On National Day of Remembrance for Road Crash Victims (Wednesday), a retired Ontario Provincial Police officer Mark Andrews says he’s witnessed too many avoidable fatal car crashes due to distracted driving.

“I’ve spent way too many hours standing in the middle of the highway at horrible crash scenes and then sitting down with families and explaining to them why someone is not coming home,” said Andrews.

The retired officer has joined a non-profit traffic injury research foundation to help educate drivers, and he’s given presentations across the country at forums and high schools.

“Distracted driving is continuing and has surpassed impaired driving as the number one cause of injury and death on our highways, and it needs to be fixed,” said Andrews.

Andrews says he’s seen it all when it comes to distracted driving: motorists eating, curling their hair, putting on makeup, and in one case, a couple having sex while behind the wheel.

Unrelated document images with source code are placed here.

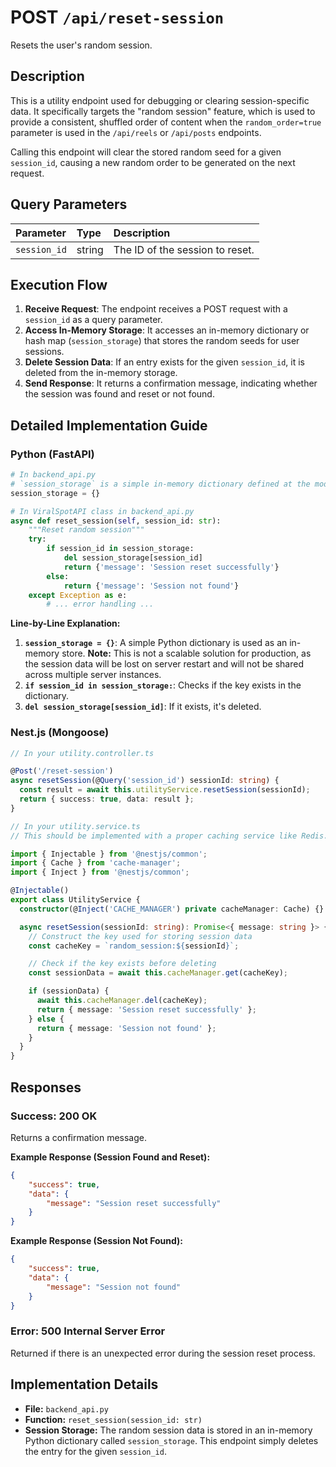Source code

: # POST `/api/reset-session`

Resets the user's random session.

## Description

This is a utility endpoint used for debugging or clearing session-specific data. It specifically targets the "random session" feature, which is used to provide a consistent, shuffled order of content when the `random_order=true` parameter is used in the `/api/reels` or `/api/posts` endpoints.

Calling this endpoint will clear the stored random seed for a given `session_id`, causing a new random order to be generated on the next request.

## Query Parameters

| Parameter    | Type   | Description                     |
| :----------- | :----- | :------------------------------ |
| `session_id` | string | The ID of the session to reset. |

## Execution Flow

1.  **Receive Request**: The endpoint receives a POST request with a `session_id` as a query parameter.
2.  **Access In-Memory Storage**: It accesses an in-memory dictionary or hash map (`session_storage`) that stores the random seeds for user sessions.
3.  **Delete Session Data**: If an entry exists for the given `session_id`, it is deleted from the in-memory storage.
4.  **Send Response**: It returns a confirmation message, indicating whether the session was found and reset or not found.

## Detailed Implementation Guide

### Python (FastAPI)

```python
# In backend_api.py
# `session_storage` is a simple in-memory dictionary defined at the module level.
session_storage = {}

# In ViralSpotAPI class in backend_api.py
async def reset_session(self, session_id: str):
    """Reset random session"""
    try:
        if session_id in session_storage:
            del session_storage[session_id]
            return {'message': 'Session reset successfully'}
        else:
            return {'message': 'Session not found'}
    except Exception as e:
        # ... error handling ...
```

**Line-by-Line Explanation:**

1.  **`session_storage = {}`**: A simple Python dictionary is used as an in-memory store. **Note:** This is not a scalable solution for production, as the session data will be lost on server restart and will not be shared across multiple server instances.
2.  **`if session_id in session_storage:`**: Checks if the key exists in the dictionary.
3.  **`del session_storage[session_id]`**: If it exists, it's deleted.

### Nest.js (Mongoose)

```typescript
// In your utility.controller.ts

@Post('/reset-session')
async resetSession(@Query('session_id') sessionId: string) {
  const result = await this.utilityService.resetSession(sessionId);
  return { success: true, data: result };
}

// In your utility.service.ts
// This should be implemented with a proper caching service like Redis.

import { Injectable } from '@nestjs/common';
import { Cache } from 'cache-manager';
import { Inject } from '@nestjs/common';

@Injectable()
export class UtilityService {
  constructor(@Inject('CACHE_MANAGER') private cacheManager: Cache) {}

  async resetSession(sessionId: string): Promise<{ message: string }> {
    // Construct the key used for storing session data
    const cacheKey = `random_session:${sessionId}`;

    // Check if the key exists before deleting
    const sessionData = await this.cacheManager.get(cacheKey);

    if (sessionData) {
      await this.cacheManager.del(cacheKey);
      return { message: 'Session reset successfully' };
    } else {
      return { message: 'Session not found' };
    }
  }
}
```

## Responses

### Success: 200 OK

Returns a confirmation message.

**Example Response (Session Found and Reset):**

```json
{
    "success": true,
    "data": {
        "message": "Session reset successfully"
    }
}
```

**Example Response (Session Not Found):**

```json
{
    "success": true,
    "data": {
        "message": "Session not found"
    }
}
```

### Error: 500 Internal Server Error

Returned if there is an unexpected error during the session reset process.

## Implementation Details

-   **File:** `backend_api.py`
-   **Function:** `reset_session(session_id: str)`
-   **Session Storage:** The random session data is stored in an in-memory Python dictionary called `session_storage`. This endpoint simply deletes the entry for the given `session_id`.
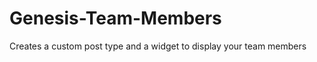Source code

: Genesis-Team-Members
====================

Creates a custom post type and a widget to display your team members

For a first-time offence, you could face a fine up to a $1,000, receive three demerit points, and a three-day licence suspension.

According to provincial statistics, one person is injured from a distracted driving related crash every 30 minutes.

Karen Bowman is the program director for Drop It and Drive and is all too familiar with the consequences of distracted driving. Her daughter, who was 8-years-old at the time, was seriously injured in a crash in 2011.

“To this day, she’s 17 and still diagnosed with PTSD. She suffers from short-term memory loss. No one wants to look back at a choice they made for that split second distraction or longer distraction that will stop someone from getting home safely,” said Bowman.

Insurance industry figures say distracted driving has doubled since 2000 and according to the Ministry of Transportation, you are 23 times more likely to get into a crash if are texting and driving.